Die schwere Eichenpforte schwang quietschend auf und ein Maskierter trat ein,
stellte sich zwischen Albert und den Weg in die Freiheit, in der einen Hand
einen schweren Leuchter, in der anderen eine Pergamentrolle sowie Feder und
Tinte. Der Maskierte war ein Hüne. Annähernd so groß und breit gewachsen wie
Robert, verschwendete Albert bei seinem Anblick keinen weiteren Gedanken mehr
an eine Flucht, zumal an dessen rechter Hüfte ein massiges Schwert im
Widerschein der Kerzen hell aufblitzte. Wortlos überreichte der Riese ihm
Leuchter und Schreibutensilien, dann schloss er die Tür und der Riegel fiel
wieder zurück ins Futter.
    Albert entrollte das Pergament und
hielt es ins Licht des dreiarmigen Leuchters.

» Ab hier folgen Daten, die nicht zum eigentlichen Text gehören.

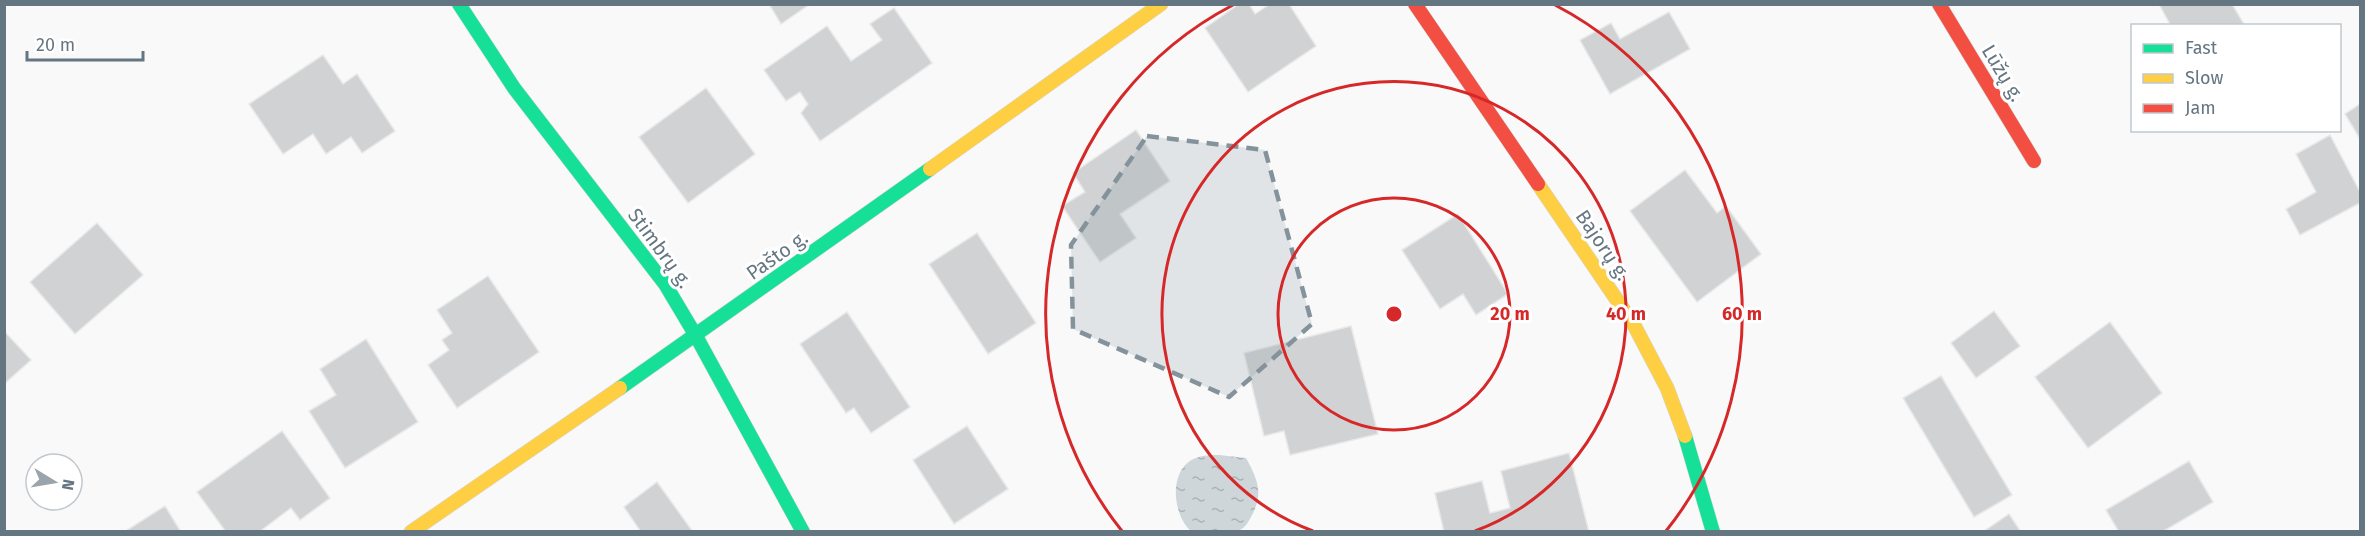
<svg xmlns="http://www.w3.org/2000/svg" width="2365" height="536" font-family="'Fira Sans',sans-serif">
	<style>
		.water { fill: url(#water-ripples) }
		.building { fill: #d0d2d3; stroke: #e8e8e8; stroke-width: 1.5 }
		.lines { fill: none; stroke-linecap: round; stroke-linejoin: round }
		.fast-casing { stroke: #d5d6d7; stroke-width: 15 }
		.slow-casing { stroke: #d5d6d7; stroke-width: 15 }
		.jam-casing { stroke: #d5d6d7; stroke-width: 15 }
		.fast { stroke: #16e098; stroke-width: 14 }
		.slow { stroke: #ffcf43; stroke-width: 14 }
		.jam { stroke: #f24e42; stroke-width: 14 }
		.marked { fill: #84929c; fill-opacity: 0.2; stroke: #84929c; stroke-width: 4.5; stroke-dasharray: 12 8; stroke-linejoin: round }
		.ring { fill: none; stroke: #d62828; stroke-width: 3 }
		.labels { text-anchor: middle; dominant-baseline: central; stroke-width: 6; stroke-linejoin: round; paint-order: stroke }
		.street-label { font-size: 20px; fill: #657683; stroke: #fff }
		.centre { fill: #d62828; stroke: #fff; stroke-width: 3 }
		.ring-label { font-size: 18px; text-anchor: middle; font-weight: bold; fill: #d62828; stroke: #fff; stroke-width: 6; stroke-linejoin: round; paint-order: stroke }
	</style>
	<defs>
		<pattern id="water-ripples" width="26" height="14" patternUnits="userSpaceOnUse" patternTransform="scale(1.5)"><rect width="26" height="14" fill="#ced6d9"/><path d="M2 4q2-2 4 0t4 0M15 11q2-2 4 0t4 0" fill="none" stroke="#abb2b5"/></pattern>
	</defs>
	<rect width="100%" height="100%" fill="#f9f9f9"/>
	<path class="water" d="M 1219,455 L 1246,458 C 1258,480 1264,494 1251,517 C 1247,524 1245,528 1238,531 L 1191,531 C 1172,515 1168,468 1196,458 C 1203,455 1212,455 1219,455 Z"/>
	<g class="building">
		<polygon points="769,4 810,4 781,24"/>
		<polygon points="1239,4 1249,4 1255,14 1270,4 1289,4 1316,46 1248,92 1205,28"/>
		<polygon points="2159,4 2232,4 2245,26 2171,26"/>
		<polygon points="894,8 932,63 820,141 801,113 808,104 800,92 786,101 764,70 827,26 851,61 882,40 870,24"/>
		<polygon points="1669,12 1690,49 1610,94 1580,40 1611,23 1620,39"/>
		<polygon points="323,55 343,84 357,74 395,131 362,153 351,137 326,154 313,134 283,154 249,104"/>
		<polygon points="706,88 755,154 688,203 639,137"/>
		<polygon points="2360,104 2360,139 2345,114"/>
		<polygon points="1136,130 1170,181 1120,214 1136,238 1100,262 1062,206 1085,192 1073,173"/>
		<polygon points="2330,135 2360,192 2360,203 2300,235 2286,209 2316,192 2296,154"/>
		<polygon points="1685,170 1717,213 1726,206 1761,254 1697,302 1630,211"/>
		<polygon points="1458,214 1508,294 1476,315 1463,294 1440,309 1402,250"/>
		<polygon points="97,223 143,275 75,334 30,282"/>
		<polygon points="977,233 1036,323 988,354 929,264"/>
		<polygon points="488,276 539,352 457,408 428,365 449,350 442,340 452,333 437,310"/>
		<polygon points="1994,311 2020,346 1976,378 1951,343"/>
		<polygon points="847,312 910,407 871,433 854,408 846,413 800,344"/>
		<polygon points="2110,322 2162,393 2088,448 2035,377"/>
		<polygon points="1351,326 1378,434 1290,455 1284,431 1264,436 1244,353"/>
		<polygon points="4,331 31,360 4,384"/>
		<polygon points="366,339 418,422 345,468 309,411 336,395 320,369"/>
		<polygon points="1941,376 2012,495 1974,517 1903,398"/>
		<polygon points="967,426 1008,489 954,524 913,460"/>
		<polygon points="282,431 330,498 300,520 291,508 259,532 226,532 197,492"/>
		<polygon points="1569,453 1589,532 1444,532 1435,493 1482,481 1490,513 1510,508 1501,471"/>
		<polygon points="2189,461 2213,502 2162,532 2119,532 2106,510"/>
		<polygon points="657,482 693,532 641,532 624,507"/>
		<polygon points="165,506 181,532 124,532"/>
		<polygon points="2009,514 2021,532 1983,532"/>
	</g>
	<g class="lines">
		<g class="fast-casing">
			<g id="fast">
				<polyline points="459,4 514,88 665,284 696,336 803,532"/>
				<polyline points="620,388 930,169"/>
				<polyline points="1685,436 1713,532"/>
			</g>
		</g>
		<g class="slow-casing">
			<g id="slow">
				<polyline points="930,169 1161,4"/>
				<polyline points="1538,184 1634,325 1667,388 1685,436"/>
				<polyline points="411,532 620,388"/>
			</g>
		</g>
		<g class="jam-casing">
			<g id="jam">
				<polyline points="1415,4 1538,184"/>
				<polyline points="1939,4 2034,161"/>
			</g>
		</g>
		<use href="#fast" class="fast"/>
		<use href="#slow" class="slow"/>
		<use href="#jam" class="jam"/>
	</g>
	<path class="marked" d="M 1147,136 L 1265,150 L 1312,324 L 1229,397 L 1073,329 L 1071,245 Z"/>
	<g class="ring">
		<circle cx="1394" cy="314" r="116"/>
		<path d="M1313 531A232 232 0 1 1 1475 531"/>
		<path d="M1122 531A348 348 0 0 1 1233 5M1555 5A348 348 0 0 1 1666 531"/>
	</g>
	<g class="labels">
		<g class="street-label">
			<text transform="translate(2003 73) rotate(59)">Lūžų g.</text>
			<text transform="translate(1603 245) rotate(56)">Bajorų g.</text>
			<text transform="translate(660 248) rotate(54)">Stimbrų g.</text>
			<text transform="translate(777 255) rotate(-35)">Pašto g.</text>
		</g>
	</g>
	<circle cx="1394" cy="314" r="9" class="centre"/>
	<g class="ring-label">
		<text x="1510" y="320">20 m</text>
		<text x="1626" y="320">40 m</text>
		<text x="1742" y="320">60 m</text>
	</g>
	<rect width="2365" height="536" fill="none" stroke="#657683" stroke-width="12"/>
	<rect x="2131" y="24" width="210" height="108" fill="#ffffff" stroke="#c1c8cd" stroke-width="1.5"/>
	<rect x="2143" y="44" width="30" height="9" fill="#16e098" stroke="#c1c8cd" stroke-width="1.5"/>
	<text x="2185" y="54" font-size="18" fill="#657683">Fast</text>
	<rect x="2143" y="74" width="30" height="9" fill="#ffcf43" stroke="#c1c8cd" stroke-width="1.5"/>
	<text x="2185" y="84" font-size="18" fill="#657683">Slow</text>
	<rect x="2143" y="104" width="30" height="9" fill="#f24e42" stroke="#c1c8cd" stroke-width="1.5"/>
	<text x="2185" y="114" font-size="18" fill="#657683">Jam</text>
	<g transform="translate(54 482) rotate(101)"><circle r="28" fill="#ffffff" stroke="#c1c8cd" stroke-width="1.5"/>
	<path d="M0-4.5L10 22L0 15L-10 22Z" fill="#99a4ac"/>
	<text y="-9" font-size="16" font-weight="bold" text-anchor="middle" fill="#657683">N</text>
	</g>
	<path d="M27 51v9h116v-9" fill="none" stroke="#657683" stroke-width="3"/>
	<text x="36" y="51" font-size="18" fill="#657683" stroke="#ffffff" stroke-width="4.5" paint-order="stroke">20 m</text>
</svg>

    »Aha, dachte ich’s mir doch, ihr
elendigen Halunken!«, murmelte Albert und lachte bitter. »Notieren soll ich
also, was benötigt wird, um euch die Rosette zu vergolden. Und selbstredend
werdet ihr mich nach vollbrachter Tat sofort freilassen.« Wieder lachte Albert,
doch seinem Lachen fehlte jegliche Heiterkeit.

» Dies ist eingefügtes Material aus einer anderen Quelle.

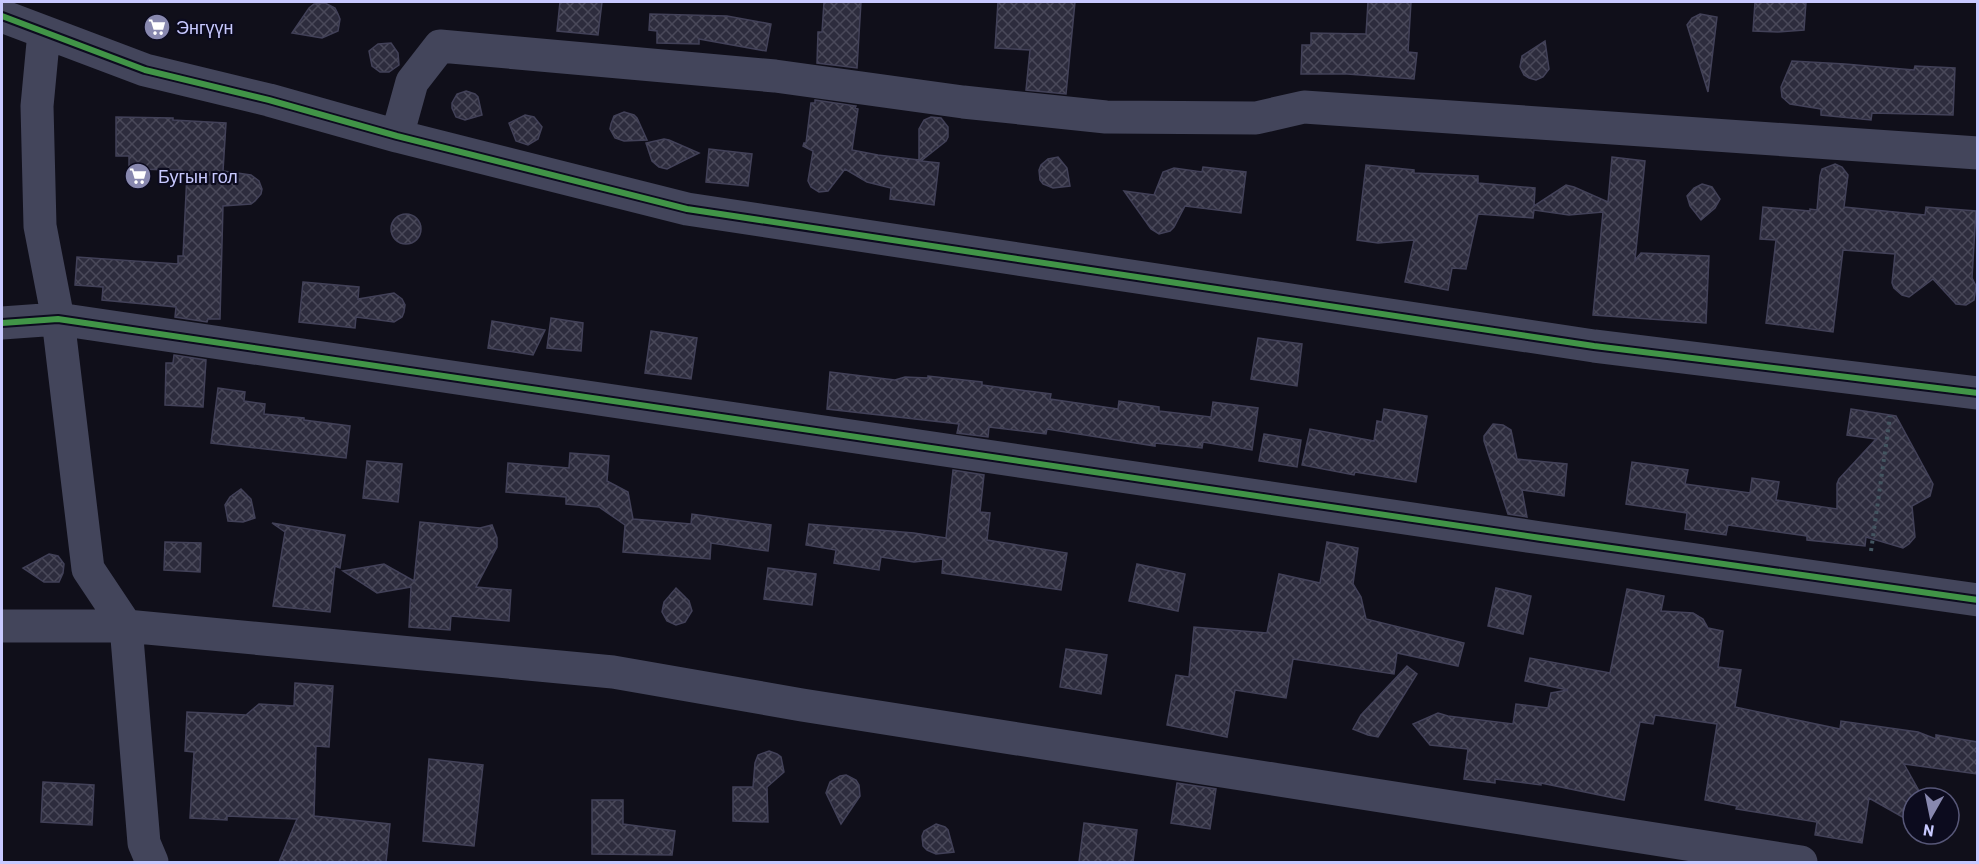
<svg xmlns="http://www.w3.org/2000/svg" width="1979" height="864" viewBox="0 0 1979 864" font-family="Barlow,sans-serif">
<defs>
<pattern id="building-cross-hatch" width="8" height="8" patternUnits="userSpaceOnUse" patternTransform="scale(1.5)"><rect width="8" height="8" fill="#2d2c3d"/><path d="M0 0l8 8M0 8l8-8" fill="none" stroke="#4a495a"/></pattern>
</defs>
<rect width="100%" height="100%" fill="#100f1a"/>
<path fill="url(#building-cross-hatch)" stroke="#424158" stroke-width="1.5" d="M560,2H602L598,35L557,31Z
M824,2H861L857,68L817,63L818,32H822Z
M998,2H1075L1066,94L1026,90L1030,50L995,48Z
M1368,2H1411L1408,52L1417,53L1414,79L1347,74H1301L1302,45H1311V33L1366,34Z
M1755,2H1806L1804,30L1778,32L1753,31Z
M325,3L335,8L338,14L340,19L338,31L322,38L292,33L309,8L314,4Z
M650,14L727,16L771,24L766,51L699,39V44L657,43V31L649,30Z
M1700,14L1717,17L1708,92L1687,25L1692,18Z
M1545,41L1549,69L1543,77L1536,80L1529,78L1524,75L1520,67L1522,56Z
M391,43L398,53L399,65L389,72H380L372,66L369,51L378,44Z
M1792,61L1845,64L1914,70L1915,66L1955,68L1953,115L1872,113L1871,120L1821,115V109L1790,104L1782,97L1781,87Z
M466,91L475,94L478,97L482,115L465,120L456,117L452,108V103L457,94Z
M815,100L856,106L855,108L858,109L852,150L878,155L919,160V129L924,120L931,117L941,118L948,127V137L946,141L921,161L939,163L934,205L890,199L891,188L867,182L845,169L828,191L819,192L811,187L808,181L813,151L803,146L804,143H806L811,103H815Z
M624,112L634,115L637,118L647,140L624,141L615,138L610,129L611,124L614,116Z
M525,115L534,117L542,127L538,139L528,145L516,141L509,123Z
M116,117L173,118V120L226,123L223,171L251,175L259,181L262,189L261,194L255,201L251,204L223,206L220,319H208L207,322L175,317L176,307L102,300L103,287L75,285L77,257L178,264V256H183L187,173H181V170L129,169V156H116Z
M664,139L669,140L699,153L667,169L659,167L652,161L646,143Z
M709,149L752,154L748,186L706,182Z
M1058,157L1067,168L1070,186L1053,188L1043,184L1040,180L1039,170L1041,165L1048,159Z
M1612,157L1645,161L1635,260L1641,253L1709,256L1706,323L1593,315L1603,212L1569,215L1534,210L1533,218L1478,214L1466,269L1452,268L1448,290L1405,282L1414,240L1378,243L1357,240L1366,165L1414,170V173L1478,176V183L1535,188L1534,206L1566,185L1574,187L1608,202Z
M1835,164L1842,167L1848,175L1844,207L1925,215L1926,207L1976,211L1972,278L1976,286L1974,300L1966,305L1956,304L1933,279L1909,297L1902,295L1894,288L1892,283L1895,254L1843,250L1833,332L1766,323L1776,240L1760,239L1763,207L1810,211V209L1817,210L1820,176L1822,169Z
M1203,167L1246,172L1241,213L1185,206L1174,227L1170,231L1159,234L1151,229L1124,191L1154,195L1163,172L1174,168L1202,172Z
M1702,184L1712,187L1720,199L1715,208L1701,220L1690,206L1687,196L1694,188Z
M391 229a15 15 0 1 1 30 0a15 15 0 1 1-30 0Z
M303,282L359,287L358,299L394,293L402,299L405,305L404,312L402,317L394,322L356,317L355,328L299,322Z
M551,318L583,323L581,351L547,348Z
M492,321L545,330L533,355L488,348Z
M651,331L697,338L691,379L645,373Z
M1258,338L1302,344L1297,386L1251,379Z
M174,355L206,360L203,407L165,405L166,363H173Z
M830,372L895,380L905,377L928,378V376L982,382V385L1051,394L1050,399L1118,409L1119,401L1159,407V411L1211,417L1213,402L1258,408L1252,450L1203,442L1202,448L1155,443V446L1047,429L1046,434L989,427L988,437L957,433L959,424L827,409Z
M218,388L245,392L244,401L265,404L264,414L304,418V420L350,426L346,458L211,443Z
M1384,409L1427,416L1416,482L1355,472L1354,475L1302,465L1310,429L1374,441L1377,421L1382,422Z
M1851,409L1896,416L1933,484L1930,496L1912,506L1915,537L1909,544L1903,548L1866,537L1865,546L1807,540V536L1728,525L1726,535L1685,529L1687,513L1626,504L1632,462L1688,470L1685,484L1750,493L1752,478L1779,482L1776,500L1837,509V484L1839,479L1876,439L1847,435Z
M1493,424L1503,425L1511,430L1517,459L1567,464L1564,496L1522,490L1527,517L1508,514L1484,441V436Z
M1264,434L1301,440L1297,467L1259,461Z
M570,453L609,456L607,481L628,492L633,519L691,524L692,514L771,525L768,551L711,543L710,559L623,552L625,525L599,507L566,504V497L506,492L508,463L569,468Z
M367,461L402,464L398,502L363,498Z
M953,470L984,475L980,512L990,513L987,540L1067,553L1061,590L942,573L943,559L914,562L881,557L879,570L834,563L836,550L806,545L809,524L914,533L946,538Z
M241,489L251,499L255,518L243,522L228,521L225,505L230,497Z
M420,522L480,528L492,525L497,538V547L476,587L511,590L509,621L451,616L450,630L409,627L411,587L377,593L343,571L384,564L414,581Z
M272,523L345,535L340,568L335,566L330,612L273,606L285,532Z
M165,542L201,543L200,572L164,570Z
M1327,542L1358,548L1353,584L1361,597L1366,619L1464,643L1458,666L1397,653L1394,674L1293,659L1286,698L1235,690L1227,737L1167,725L1176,675L1189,677L1194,627L1267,633L1279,574L1320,583Z
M49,554L58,556L64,564L63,573L59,582H44L23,568Z
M1137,564L1185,574L1178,611L1129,601Z
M768,568L816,574L812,605L764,599Z
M676,588L689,601L692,611L685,622L676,625L667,621L662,612L664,602Z
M1496,588L1531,596L1523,634L1488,626Z
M1627,589L1664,596L1661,611L1693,613L1703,619L1708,628L1723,631L1718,667L1741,670L1735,707L1840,729L1841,721L1918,732L1936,739V735L1977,742V774L1904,764L1923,798H1913V823L1869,798L1862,843L1815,835L1817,822L1736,809L1737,806L1705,800L1717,724L1655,715L1653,724L1640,722L1624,800L1541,783V785L1495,779V783L1464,779L1468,749L1430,745L1413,724L1438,713L1448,716L1513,724L1516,704L1548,708L1551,693L1568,690L1525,681L1530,658L1610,673Z
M1066,649L1107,655L1101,694L1060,687Z
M1407,666L1417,674L1378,737L1368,735L1353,729L1361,715Z
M295,683L333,686L329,747L316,746L314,816L390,824L386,862H279L297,819L227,816V820L190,818L194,752L185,751L187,712L246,715L259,704L294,706Z
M769,751L777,754L781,757L784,772L767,787L768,822L733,821V787H753L755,763L758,755Z
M429,759L483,765L474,846L423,841Z
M846,775L856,780L859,785L860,796L841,824L826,793L830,782L840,776Z
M43,782L94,785L92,825L41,822Z
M1177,783L1216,789L1210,829L1171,823Z
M592,800H623V824L675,831L672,855L592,854Z
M1084,823L1137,830L1133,862H1079Z
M936,824L945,827L948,830L954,852L936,854L927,850L923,846L922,836L924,831Z"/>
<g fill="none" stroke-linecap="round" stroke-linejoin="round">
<path stroke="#435560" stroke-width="4" stroke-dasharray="3 4.5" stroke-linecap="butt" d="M1871,551L1890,416"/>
<path stroke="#43455b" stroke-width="33" d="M2,16L145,70L269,100L397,136L687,209L1594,346L1978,393
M44,32L37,106L40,226L58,319L88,569L126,626L144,843L152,862
M397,136L412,82L440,46L775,76L963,102L1106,117L1256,118L1304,107L1978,153
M2,323L58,319L1541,538L1978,600
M2,626H126L613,672L802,705L1801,862"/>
<defs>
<path id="cycleway" d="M2,16L145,70L269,100L397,136L687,209L1594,346L1978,393
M2,323L58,319L1541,538L1978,600"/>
</defs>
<use href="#cycleway" stroke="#0c0b1e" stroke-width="10"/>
<use href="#cycleway" stroke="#419447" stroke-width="6"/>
</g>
<defs>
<symbol id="supermarket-disc" viewBox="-11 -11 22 22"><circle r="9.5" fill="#8888af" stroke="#0c0b1e"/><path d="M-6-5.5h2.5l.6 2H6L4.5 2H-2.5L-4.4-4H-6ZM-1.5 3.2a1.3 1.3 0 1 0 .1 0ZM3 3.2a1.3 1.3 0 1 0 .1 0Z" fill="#fff"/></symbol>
</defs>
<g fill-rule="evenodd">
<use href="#supermarket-disc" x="142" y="12" width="30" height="30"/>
<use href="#supermarket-disc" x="123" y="161" width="30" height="30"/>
</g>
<g text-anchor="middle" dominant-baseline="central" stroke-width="4.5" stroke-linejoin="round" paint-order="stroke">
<g font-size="18" fill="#c8c9ff" stroke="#0c0b1e" text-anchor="start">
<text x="176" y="27">Энгүүн</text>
<text x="158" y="176">Бугын гол</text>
</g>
</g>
<rect width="1979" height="864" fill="none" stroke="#c8c9ff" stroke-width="6"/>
<g transform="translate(1931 816) rotate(189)"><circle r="28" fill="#0c0b1e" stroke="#575778" stroke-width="1.5"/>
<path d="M0-4.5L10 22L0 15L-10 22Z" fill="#8888af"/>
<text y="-9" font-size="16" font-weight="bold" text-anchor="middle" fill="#c8c9ff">N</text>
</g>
</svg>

    »Ich werde euch die Zeit, die mir
bleibt, schön auf Trab halten, und gut will ich es mir zudem ergehen lassen!«
    Albert ging kurz in sich, dann
flog die Feder über das Pergament.
    »Erst einmal heraus aus diesem
Loch, denn ich brauche mehr Raum für meine Arbeit. Ebenso ist Sonnenlicht
vonnöten, also muss ein Fenster her. Nun noch die üblichen Gerätschaften wie
Feuerstelle, Kessel und Glaskolben, Waage, Pipette, Mörser et cetera perge
perge.«
    Er hielt kurz inne, bevor er
fortfuhr.
    »Doch nun zu mir …«,
und ein Lächeln huschte über sein Gesicht.
    Weiß Gott, ein wacher
Geist braucht einen vollen Bauch.
    Vielen Gaumenfreuden
musste Albert entsagen, seitdem er sein Gelübde abgelegt hatte, und so quälte
ihn nachts nicht nur einmal manch verführerischer Traum, während der arme Magen
knurrte und mit seinem Schicksal haderte. Nun war es an der Zeit, dem Drängen
nachzugeben. Mal schauen, dachte er sich, wie weit ihre Geduld wohl reichen
mag.

     
    *

     
    Osman wäre vor
Schreck beinahe der Länge nach in den Schlamm gefallen, als das Glockengeläut
zur Matutin aus unmittelbarer Nähe über die Befestigung der Domburg zu ihm
herüberschallte.
    Der neue Tag hatte schon begonnen,
und noch immer waren sie diesseits der Stadtmauern, die sich immer mehr als ein
unüberwindliches Hindernis herausstellten.
    Soeben hatten sie das
Pantaleonstor im Westen der Anlage hinter sich gelassen und nun meinte Osman
bereits die Nahtstelle zu sehen, an der die Stadtmauer mit dem Domburgwall
zusammentraf. Von dort aus wäre es nicht mehr weit und sie hätten wieder den
Ausgangspunkt ihres Marsches, das Brühltor, erreicht.

     
    *
    Auch Robert machte
sich so seine Gedanken, doch eilten sie denen Osmans bereits voraus, denn er
hatte die Hoffnung inzwischen aufgegeben, den Wall überwinden zu können.
Entweder waren die Mauern zu hoch oder, wenn denn ein Übergang zumindest
denkbar gewesen wäre, durch zahlreiche Wachen gesichert.
    Nun tauchte bereits das Brühltor
vor ihnen auf. Und auch der Regen schien nicht mehr so heftig zu prasseln.